• Task instructions: Repeat the whole listing exactly.

• Records to use:
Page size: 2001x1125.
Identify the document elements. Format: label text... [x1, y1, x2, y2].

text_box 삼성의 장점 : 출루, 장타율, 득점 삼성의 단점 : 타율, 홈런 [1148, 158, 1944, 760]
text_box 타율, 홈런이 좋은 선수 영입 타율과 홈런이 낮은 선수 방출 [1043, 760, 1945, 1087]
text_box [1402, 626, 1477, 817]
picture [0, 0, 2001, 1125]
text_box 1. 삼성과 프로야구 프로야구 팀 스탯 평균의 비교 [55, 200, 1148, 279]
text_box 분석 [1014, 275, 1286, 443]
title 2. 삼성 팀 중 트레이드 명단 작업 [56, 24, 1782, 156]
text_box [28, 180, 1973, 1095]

• Worked solution:
Page size: 2001x1125.
Identify the document elements. Format: label text... [x1, y1, x2, y2].

text_box 삼성의 장점 : 출루, 장타율, 득점 삼성의 단점 : 타율, 홈런 [1148, 158, 1944, 760]
text_box 타율, 홈런이 좋은 선수 영입 타율과 홈런이 낮은 선수 방출 [1043, 760, 1945, 1087]
text_box [1402, 626, 1477, 817]
picture [0, 0, 2001, 1125]
text_box 1. 삼성과 프로야구 프로야구 팀 스탯 평균의 비교 [55, 200, 1148, 279]
text_box 분석 [1014, 275, 1286, 443]
title 2. 삼성 팀 중 트레이드 명단 작업 [56, 24, 1782, 156]
text_box [28, 180, 1973, 1095]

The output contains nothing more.